The UK Corporate Governance Code requires all listed companies to have a formal and rigorous annual evaluation of the board, its committees, the chair and other directors. The FTSE 350 should use an external facilitator for such an evaluation at least every three years, and other companies are asked to consider doing the same. Responding to concerns as to the quality of these evaluations, the Government asked the Institute of Chartered Secretaries and Administrators to identify possible improvements. ICSA's consultation suggests a code of practice for service providers, a set of voluntary principles to be applied by corporates and guidance for them on reporting the conduct and outcomes of the evaluation.

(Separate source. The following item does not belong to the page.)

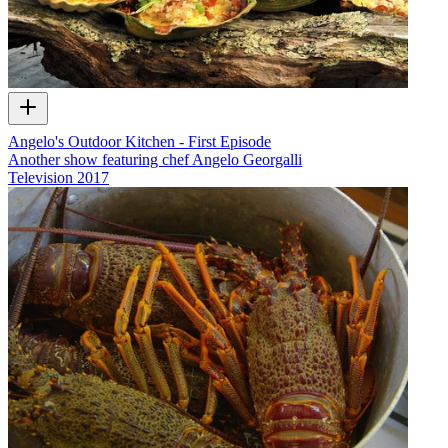
Angelo's Outdoor Kitchen - First Episode
Another show featuring chef Angelo Georgalli
Television
2017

The market in FTSE 350 evaluations is highly concentrated, with 63% undertaken by four firms and 30% by just one. The code of practice will invite service providers to sign up to its minimum standards, with companies having to explain if they choose to use a non-signatory. Although no required qualifications are proposed, evaluators would need to demonstrate certain competencies, independence and procedures to address conflicts of interest. The provision of other services to the company during the course of an engagement or subsequently would be banned if that creates a conflict risk. Three consecutive evaluations should be the maximum for any one reviewer. The question is raised whether shareholders should be involved in the appointment and whether the reviewer might quiz external stakeholders. There is also a suggestion that what is said in the annual report about the evaluation and its outcomes should require approval from the evaluator.

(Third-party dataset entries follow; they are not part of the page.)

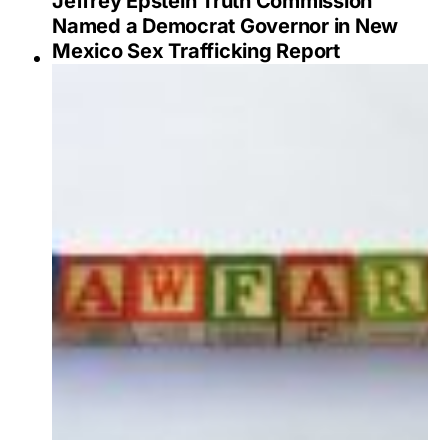
Jeffrey Epstein Truth Commission
Named a Democrat Governor in New
Mexico Sex Trafficking Report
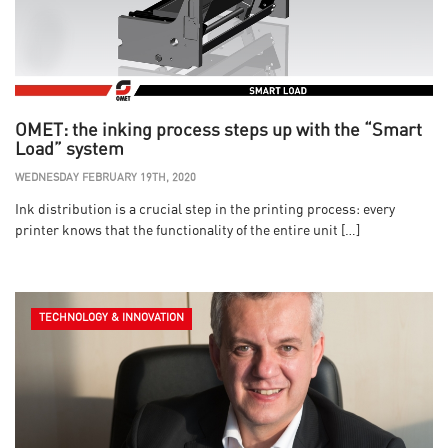
OMET: the inking process steps up with the “Smart
Load” system
WEDNESDAY FEBRUARY 19TH, 2020
Ink distribution is a crucial step in the printing process: every
printer knows that the functionality of the entire unit […]
TECHNOLOGY & INNOVATION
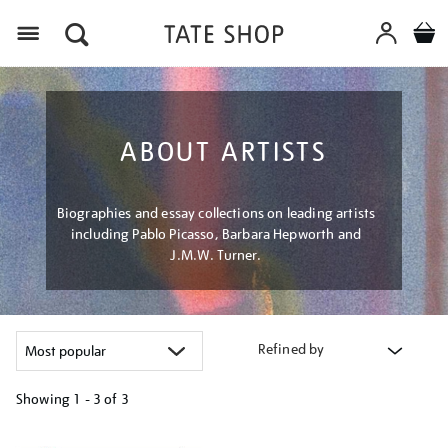
Menu
ABOUT ARTISTS
Biographies and essay collections on leading artists
including Pablo Picasso, Barbara Hepworth and
J.M.W. Turner.
Refined by
Showing
1 - 3 of
3
Refine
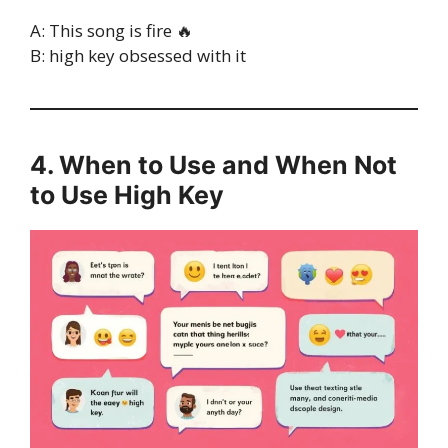
A: This song is fire 🔥
B: high key obsessed with it
4. When to Use and When Not
to Use High Key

The Financial Conduct Authority has fined a London listed company £411,000 for failing to update the market on its deteriorating financial performance and other breaches of the Listing Principles. The CEO and CFO were also fined £214,300 and £40,200 respectively for being knowingly concerned in those failures. Cathay International Holdings Limited, a Hong Kong based healthcare business operating in China, lacked proper procedures, systems and controls to monitor its performance and compare against market expectations, in breach of Listing Principle 1. That meant the company failed to disclose its worsening position as soon as possible, in breach of Premium Listing Principle 6 and the predecessor to Article 17.1 of the Market Abuse Regulation. Cathay had rejected its broker's advice on the need to announce, wanting instead to wait until other bad news could be disclosed at the same time. When the announcement was finally made, the share price dropped 18.2%. To compound these errors, when investigated by the FCA, the information Cathay gave the regulator was materially different to what had actually happened, in breach of Listing Principle 2 which requires a company to deal with the FCA in an open and co-operative manner. In a relatively rare move, the FCA also fined the two directors because they had actual knowledge of the relevant facts and were aware that their failures were in breach of the rules.